(Dataset entries)
★ ★ ★ ★ ★ ★ ★

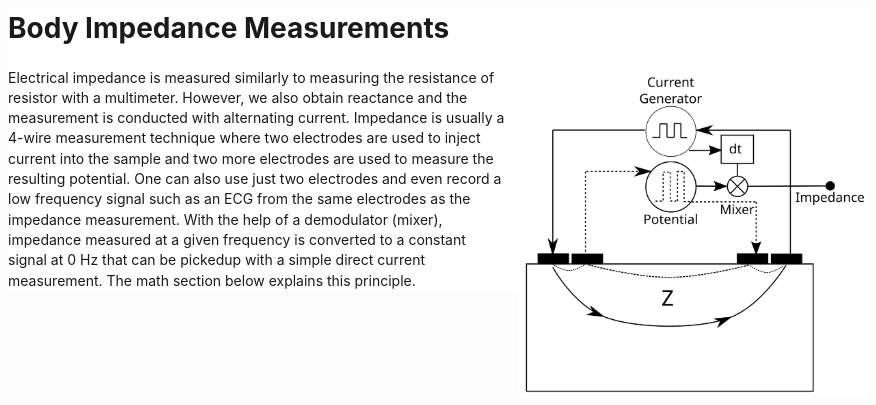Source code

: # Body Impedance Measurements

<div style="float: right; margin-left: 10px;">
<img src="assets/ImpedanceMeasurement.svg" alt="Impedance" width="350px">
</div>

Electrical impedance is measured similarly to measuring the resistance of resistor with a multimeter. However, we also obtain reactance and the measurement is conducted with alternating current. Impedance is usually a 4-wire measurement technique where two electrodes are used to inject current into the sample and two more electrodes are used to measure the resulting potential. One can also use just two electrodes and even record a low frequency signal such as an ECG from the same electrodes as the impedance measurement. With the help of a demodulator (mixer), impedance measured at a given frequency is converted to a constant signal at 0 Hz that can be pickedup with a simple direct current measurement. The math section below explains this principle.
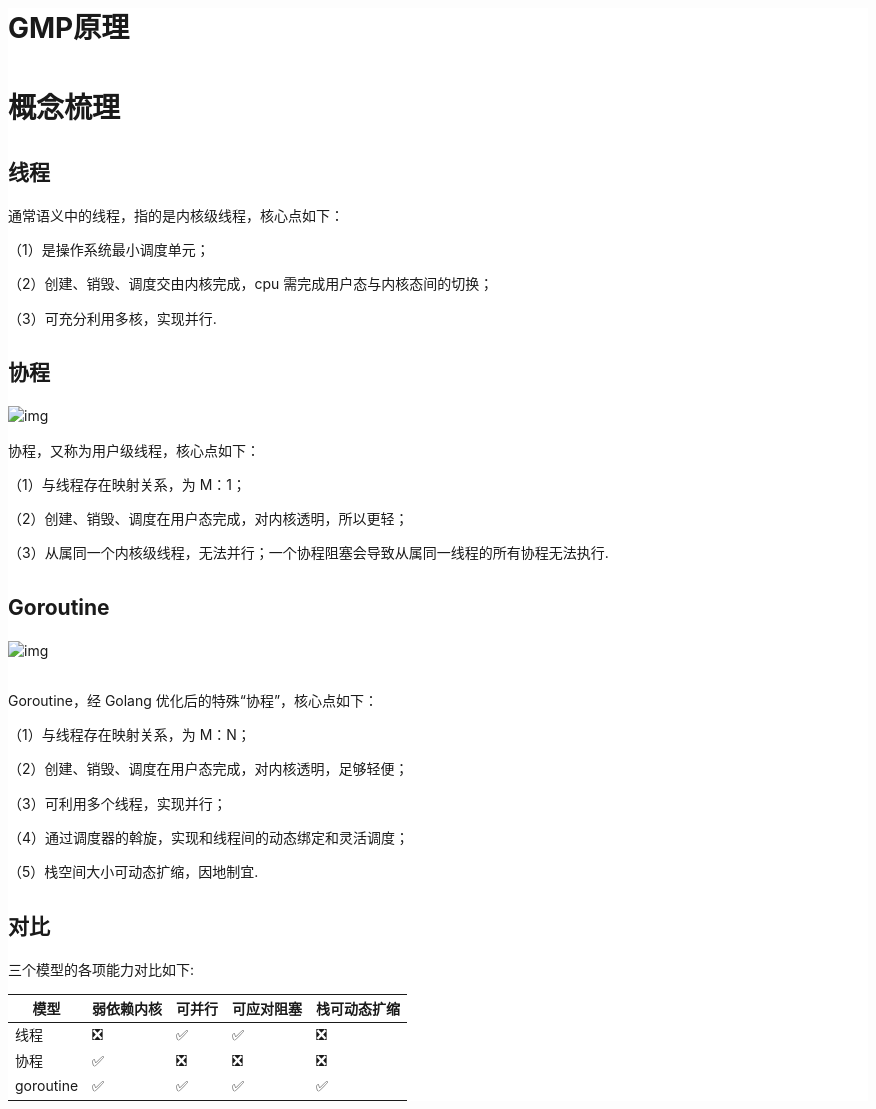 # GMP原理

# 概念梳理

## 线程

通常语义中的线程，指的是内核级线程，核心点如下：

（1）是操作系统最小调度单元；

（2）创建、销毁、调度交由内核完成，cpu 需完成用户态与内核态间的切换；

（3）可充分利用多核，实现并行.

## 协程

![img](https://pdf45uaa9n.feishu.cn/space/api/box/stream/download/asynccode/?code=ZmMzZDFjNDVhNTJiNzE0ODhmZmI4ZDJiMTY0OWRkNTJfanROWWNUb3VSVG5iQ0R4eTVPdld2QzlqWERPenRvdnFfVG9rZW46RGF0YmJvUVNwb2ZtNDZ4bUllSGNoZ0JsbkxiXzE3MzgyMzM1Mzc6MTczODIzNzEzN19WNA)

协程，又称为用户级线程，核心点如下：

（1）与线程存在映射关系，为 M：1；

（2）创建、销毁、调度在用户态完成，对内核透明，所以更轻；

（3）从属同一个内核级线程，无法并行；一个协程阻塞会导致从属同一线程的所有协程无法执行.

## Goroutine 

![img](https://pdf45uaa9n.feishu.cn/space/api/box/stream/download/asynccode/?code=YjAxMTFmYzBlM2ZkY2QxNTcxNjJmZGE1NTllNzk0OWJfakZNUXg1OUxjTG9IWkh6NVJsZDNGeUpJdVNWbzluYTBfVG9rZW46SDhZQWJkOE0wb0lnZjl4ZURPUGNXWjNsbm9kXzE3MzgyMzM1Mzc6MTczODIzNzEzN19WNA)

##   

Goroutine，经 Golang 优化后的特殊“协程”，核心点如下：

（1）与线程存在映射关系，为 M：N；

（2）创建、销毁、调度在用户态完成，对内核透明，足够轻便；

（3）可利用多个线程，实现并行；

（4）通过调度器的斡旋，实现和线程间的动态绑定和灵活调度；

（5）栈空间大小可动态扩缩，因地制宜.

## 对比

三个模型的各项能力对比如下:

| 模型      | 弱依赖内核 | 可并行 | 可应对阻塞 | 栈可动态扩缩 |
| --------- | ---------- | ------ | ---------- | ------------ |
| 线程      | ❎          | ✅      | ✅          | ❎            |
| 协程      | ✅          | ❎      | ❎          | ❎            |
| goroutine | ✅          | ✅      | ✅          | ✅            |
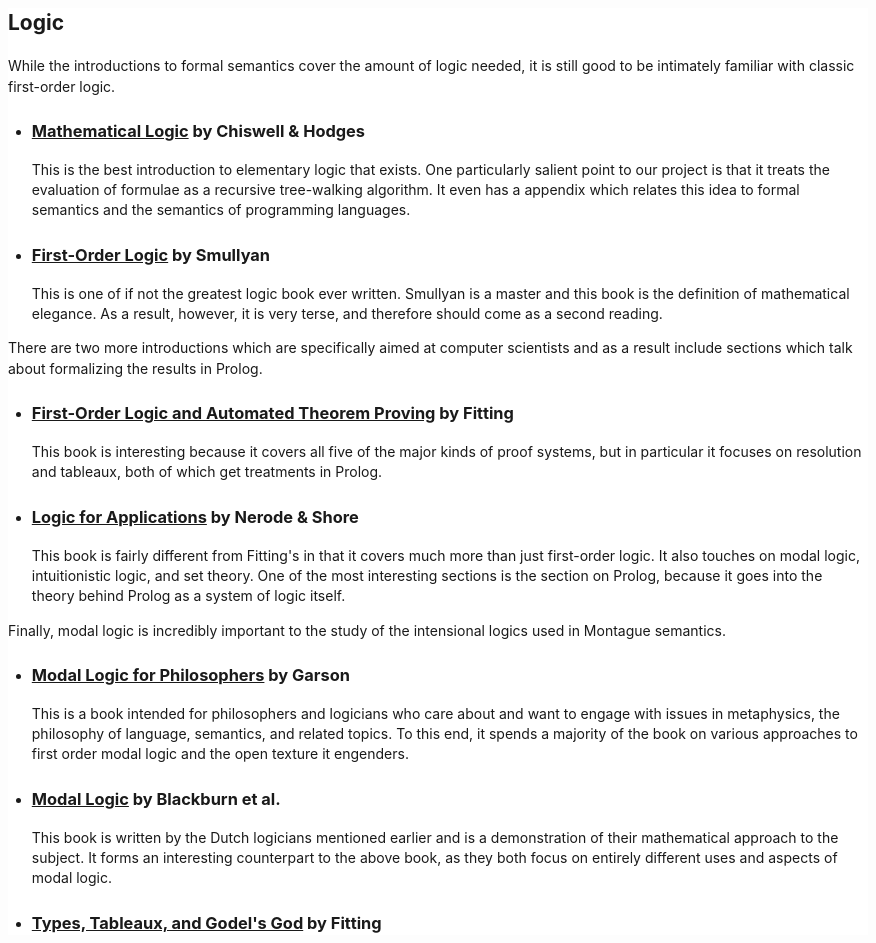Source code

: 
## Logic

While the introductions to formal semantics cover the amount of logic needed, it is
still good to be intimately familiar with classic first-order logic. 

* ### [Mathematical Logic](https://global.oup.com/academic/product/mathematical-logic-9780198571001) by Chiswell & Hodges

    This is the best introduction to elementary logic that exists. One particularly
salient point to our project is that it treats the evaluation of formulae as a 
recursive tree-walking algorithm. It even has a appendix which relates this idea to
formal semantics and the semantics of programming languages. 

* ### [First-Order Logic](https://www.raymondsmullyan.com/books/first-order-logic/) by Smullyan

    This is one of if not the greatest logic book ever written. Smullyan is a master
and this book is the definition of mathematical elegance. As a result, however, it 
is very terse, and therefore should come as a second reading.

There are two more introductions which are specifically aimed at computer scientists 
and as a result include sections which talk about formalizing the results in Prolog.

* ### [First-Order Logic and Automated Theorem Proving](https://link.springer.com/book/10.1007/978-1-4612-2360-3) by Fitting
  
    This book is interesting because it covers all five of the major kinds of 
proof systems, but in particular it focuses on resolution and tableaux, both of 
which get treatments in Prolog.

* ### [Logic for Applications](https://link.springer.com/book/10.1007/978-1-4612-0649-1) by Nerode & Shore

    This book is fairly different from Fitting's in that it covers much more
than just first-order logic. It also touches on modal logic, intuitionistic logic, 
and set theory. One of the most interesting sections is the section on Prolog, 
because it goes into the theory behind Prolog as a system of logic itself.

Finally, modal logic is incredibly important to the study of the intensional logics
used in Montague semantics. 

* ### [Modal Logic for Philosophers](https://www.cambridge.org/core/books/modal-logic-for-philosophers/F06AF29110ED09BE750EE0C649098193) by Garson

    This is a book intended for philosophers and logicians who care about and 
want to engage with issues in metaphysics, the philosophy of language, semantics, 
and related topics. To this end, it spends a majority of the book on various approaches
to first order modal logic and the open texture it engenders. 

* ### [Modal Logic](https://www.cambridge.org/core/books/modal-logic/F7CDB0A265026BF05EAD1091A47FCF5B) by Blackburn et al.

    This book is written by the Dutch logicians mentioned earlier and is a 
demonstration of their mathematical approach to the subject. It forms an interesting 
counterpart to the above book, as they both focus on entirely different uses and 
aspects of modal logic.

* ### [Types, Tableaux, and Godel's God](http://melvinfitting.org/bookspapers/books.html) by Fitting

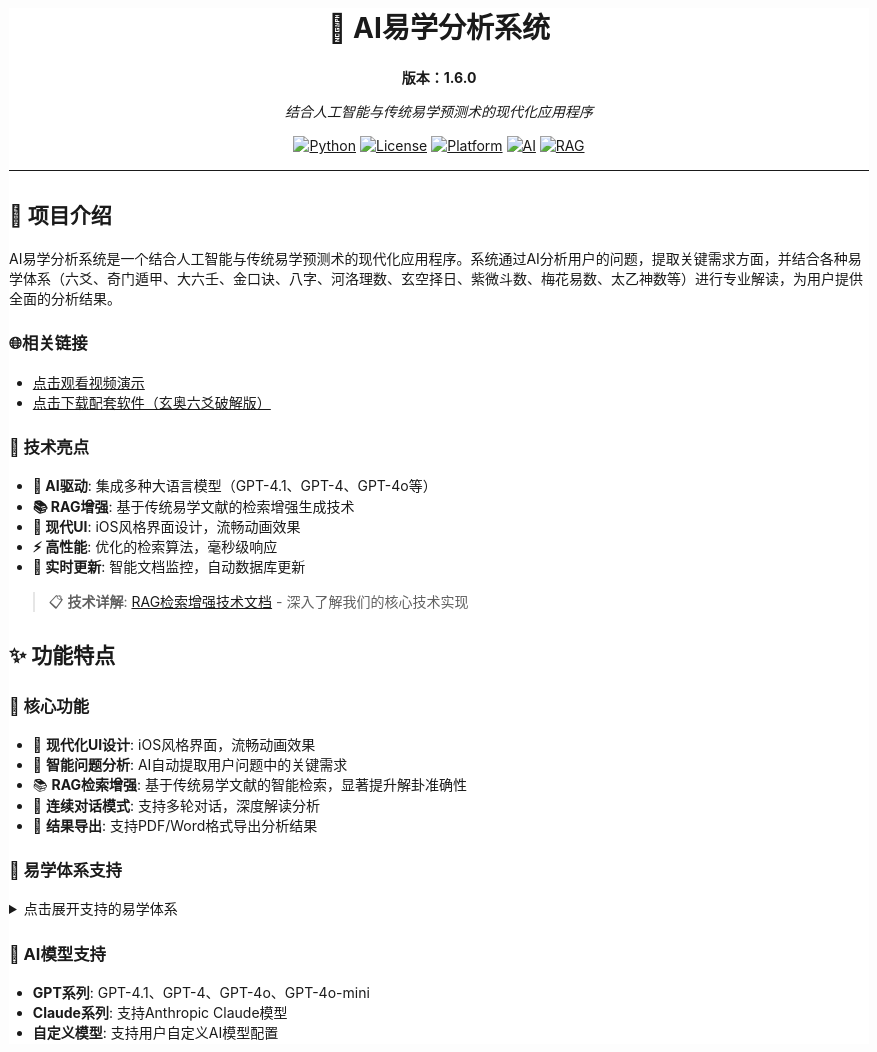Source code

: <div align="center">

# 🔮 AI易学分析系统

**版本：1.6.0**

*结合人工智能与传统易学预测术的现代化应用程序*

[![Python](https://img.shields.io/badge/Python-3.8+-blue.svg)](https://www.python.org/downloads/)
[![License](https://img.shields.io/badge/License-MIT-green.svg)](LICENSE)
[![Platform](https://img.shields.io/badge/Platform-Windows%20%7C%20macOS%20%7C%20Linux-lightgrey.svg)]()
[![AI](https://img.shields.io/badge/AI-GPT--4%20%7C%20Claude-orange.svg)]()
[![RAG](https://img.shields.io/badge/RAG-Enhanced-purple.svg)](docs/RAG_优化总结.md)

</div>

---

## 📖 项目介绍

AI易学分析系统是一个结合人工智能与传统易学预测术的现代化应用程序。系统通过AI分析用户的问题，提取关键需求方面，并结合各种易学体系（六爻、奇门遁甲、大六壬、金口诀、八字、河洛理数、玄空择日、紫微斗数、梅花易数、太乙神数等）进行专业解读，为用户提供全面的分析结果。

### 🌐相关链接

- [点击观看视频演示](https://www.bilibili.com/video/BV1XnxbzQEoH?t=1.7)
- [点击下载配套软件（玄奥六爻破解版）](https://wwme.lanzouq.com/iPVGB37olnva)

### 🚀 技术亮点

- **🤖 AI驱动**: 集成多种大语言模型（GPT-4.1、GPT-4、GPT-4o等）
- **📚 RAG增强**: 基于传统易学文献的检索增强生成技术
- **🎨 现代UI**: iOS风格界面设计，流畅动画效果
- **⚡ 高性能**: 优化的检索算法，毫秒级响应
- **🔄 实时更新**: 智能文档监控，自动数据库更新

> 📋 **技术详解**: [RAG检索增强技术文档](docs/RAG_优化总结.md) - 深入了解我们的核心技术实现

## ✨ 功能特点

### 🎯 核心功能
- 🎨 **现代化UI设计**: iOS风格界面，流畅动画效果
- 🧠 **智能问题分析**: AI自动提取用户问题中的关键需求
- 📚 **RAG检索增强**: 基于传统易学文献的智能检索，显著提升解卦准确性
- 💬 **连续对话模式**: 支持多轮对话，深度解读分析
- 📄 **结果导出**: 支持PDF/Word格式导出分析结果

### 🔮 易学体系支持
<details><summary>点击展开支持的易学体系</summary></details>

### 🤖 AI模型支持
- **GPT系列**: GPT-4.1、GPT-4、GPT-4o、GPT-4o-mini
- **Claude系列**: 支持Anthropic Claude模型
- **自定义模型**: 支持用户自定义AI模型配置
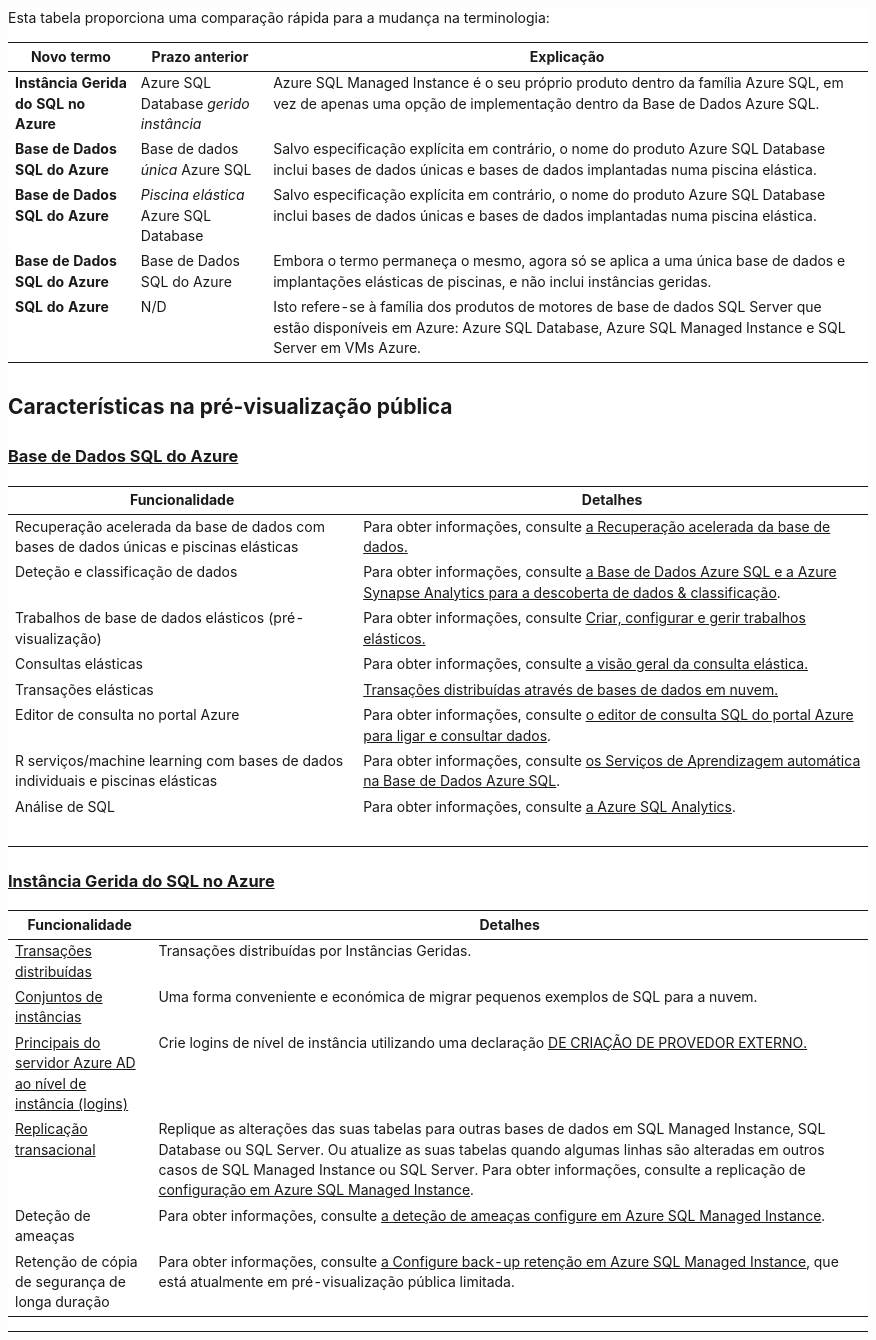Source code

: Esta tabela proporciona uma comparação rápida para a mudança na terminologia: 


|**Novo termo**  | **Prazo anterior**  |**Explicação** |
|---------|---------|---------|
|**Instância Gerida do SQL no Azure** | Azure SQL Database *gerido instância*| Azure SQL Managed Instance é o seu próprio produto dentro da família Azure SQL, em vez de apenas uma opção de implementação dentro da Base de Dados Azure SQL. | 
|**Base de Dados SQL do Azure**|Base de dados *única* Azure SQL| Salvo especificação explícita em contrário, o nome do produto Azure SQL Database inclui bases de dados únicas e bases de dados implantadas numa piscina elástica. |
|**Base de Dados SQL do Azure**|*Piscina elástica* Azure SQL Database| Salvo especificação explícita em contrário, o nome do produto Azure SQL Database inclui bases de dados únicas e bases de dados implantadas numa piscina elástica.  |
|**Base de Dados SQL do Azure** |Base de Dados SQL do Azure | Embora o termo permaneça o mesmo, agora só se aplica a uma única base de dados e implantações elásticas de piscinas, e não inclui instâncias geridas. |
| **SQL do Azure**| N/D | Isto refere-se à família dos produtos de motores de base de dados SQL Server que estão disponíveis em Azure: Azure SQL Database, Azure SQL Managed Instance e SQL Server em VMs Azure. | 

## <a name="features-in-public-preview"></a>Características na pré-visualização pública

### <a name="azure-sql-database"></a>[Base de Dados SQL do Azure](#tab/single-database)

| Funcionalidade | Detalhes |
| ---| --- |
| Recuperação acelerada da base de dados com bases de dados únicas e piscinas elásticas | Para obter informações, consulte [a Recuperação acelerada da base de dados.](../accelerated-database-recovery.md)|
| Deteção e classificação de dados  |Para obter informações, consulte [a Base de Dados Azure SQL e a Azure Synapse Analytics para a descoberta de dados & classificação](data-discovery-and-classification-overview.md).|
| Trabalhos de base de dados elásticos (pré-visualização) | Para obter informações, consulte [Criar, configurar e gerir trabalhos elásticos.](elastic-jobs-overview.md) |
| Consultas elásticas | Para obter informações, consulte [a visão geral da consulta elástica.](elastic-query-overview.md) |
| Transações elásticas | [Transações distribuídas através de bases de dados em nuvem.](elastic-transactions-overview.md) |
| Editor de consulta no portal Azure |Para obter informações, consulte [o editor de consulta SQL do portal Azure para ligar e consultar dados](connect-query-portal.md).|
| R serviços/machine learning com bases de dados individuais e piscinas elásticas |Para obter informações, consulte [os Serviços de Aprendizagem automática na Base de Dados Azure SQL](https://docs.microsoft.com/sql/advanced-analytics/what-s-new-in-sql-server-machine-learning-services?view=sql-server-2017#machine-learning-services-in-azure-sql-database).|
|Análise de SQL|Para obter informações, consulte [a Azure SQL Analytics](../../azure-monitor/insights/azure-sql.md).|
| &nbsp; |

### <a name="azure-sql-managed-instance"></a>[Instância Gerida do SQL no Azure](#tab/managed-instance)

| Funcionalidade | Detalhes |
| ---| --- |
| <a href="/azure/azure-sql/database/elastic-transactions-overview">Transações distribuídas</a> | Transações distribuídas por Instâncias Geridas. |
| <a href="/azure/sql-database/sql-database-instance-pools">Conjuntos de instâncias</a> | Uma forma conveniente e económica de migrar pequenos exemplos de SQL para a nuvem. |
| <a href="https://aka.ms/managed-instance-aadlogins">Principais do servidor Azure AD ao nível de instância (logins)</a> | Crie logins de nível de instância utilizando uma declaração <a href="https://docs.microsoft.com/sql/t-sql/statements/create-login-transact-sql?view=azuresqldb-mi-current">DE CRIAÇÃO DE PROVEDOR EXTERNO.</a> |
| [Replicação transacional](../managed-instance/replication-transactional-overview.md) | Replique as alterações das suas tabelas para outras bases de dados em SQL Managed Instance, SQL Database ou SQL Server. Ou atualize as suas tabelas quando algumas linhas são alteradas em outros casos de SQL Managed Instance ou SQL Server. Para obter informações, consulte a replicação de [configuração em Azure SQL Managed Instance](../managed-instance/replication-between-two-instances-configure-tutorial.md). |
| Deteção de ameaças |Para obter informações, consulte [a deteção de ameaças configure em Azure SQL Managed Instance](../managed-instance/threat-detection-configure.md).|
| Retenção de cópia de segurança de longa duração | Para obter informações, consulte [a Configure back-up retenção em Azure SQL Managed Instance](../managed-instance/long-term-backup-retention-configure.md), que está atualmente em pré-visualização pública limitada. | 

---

★ ★ ★ ★ ★ ★ ★

Task statement: Set out, exactly as written, the lines from the line with "Replique as alterações" to the last line of the records, inclusive, and only those lines.

Problem solution:
| [Replicação transacional](../managed-instance/replication-transactional-overview.md) | Replique as alterações das suas tabelas para outras bases de dados em SQL Managed Instance, SQL Database ou SQL Server. Ou atualize as suas tabelas quando algumas linhas são alteradas em outros casos de SQL Managed Instance ou SQL Server. Para obter informações, consulte a replicação de [configuração em Azure SQL Managed Instance](../managed-instance/replication-between-two-instances-configure-tutorial.md). |
| Deteção de ameaças |Para obter informações, consulte [a deteção de ameaças configure em Azure SQL Managed Instance](../managed-instance/threat-detection-configure.md).|
| Retenção de cópia de segurança de longa duração | Para obter informações, consulte [a Configure back-up retenção em Azure SQL Managed Instance](../managed-instance/long-term-backup-retention-configure.md), que está atualmente em pré-visualização pública limitada. | 

---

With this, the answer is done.